→ Supplied material
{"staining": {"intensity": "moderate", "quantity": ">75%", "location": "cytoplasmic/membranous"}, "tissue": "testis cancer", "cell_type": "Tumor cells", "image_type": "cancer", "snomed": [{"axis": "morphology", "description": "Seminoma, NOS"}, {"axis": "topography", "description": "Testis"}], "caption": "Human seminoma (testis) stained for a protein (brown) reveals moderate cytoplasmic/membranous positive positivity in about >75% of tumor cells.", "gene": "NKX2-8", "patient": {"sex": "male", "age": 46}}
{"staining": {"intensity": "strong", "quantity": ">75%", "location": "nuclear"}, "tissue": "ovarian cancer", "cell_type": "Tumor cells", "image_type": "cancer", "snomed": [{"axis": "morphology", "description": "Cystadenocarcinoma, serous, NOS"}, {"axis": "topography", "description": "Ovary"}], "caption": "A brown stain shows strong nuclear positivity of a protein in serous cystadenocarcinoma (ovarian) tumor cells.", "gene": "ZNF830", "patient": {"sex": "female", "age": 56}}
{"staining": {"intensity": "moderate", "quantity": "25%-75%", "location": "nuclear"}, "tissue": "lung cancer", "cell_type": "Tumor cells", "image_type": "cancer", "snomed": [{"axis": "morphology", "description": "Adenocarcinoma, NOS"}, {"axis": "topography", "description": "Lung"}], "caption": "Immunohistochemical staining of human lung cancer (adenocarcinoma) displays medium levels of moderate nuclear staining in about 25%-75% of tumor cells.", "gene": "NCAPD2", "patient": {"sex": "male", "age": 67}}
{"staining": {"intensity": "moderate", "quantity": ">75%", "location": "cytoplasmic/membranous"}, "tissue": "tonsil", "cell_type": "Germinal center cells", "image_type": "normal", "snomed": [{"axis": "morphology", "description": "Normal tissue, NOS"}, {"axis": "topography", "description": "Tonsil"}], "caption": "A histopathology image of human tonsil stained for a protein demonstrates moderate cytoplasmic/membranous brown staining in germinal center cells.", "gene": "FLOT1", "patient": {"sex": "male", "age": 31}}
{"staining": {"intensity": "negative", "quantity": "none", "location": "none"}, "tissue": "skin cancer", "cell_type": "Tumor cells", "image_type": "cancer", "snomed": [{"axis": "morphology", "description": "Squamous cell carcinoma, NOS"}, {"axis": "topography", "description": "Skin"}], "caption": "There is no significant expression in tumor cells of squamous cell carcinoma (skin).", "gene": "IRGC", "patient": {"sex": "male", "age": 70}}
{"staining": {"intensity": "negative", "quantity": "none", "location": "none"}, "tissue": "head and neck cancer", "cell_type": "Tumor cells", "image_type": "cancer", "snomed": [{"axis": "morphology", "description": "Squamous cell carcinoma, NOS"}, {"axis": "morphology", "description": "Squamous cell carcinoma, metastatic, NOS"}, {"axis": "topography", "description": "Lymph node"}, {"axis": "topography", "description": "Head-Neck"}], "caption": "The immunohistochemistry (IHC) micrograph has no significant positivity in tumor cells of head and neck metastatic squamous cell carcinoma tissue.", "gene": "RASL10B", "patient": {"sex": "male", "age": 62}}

→ Exercise aim
Find all the lines containing "about" in the material, then copy them.

→ Written response
{"staining": {"intensity": "moderate", "quantity": ">75%", "location": "cytoplasmic/membranous"}, "tissue": "testis cancer", "cell_type": "Tumor cells", "image_type": "cancer", "snomed": [{"axis": "morphology", "description": "Seminoma, NOS"}, {"axis": "topography", "description": "Testis"}], "caption": "Human seminoma (testis) stained for a protein (brown) reveals moderate cytoplasmic/membranous positive positivity in about >75% of tumor cells.", "gene": "NKX2-8", "patient": {"sex": "male", "age": 46}}
{"staining": {"intensity": "moderate", "quantity": "25%-75%", "location": "nuclear"}, "tissue": "lung cancer", "cell_type": "Tumor cells", "image_type": "cancer", "snomed": [{"axis": "morphology", "description": "Adenocarcinoma, NOS"}, {"axis": "topography", "description": "Lung"}], "caption": "Immunohistochemical staining of human lung cancer (adenocarcinoma) displays medium levels of moderate nuclear staining in about 25%-75% of tumor cells.", "gene": "NCAPD2", "patient": {"sex": "male", "age": 67}}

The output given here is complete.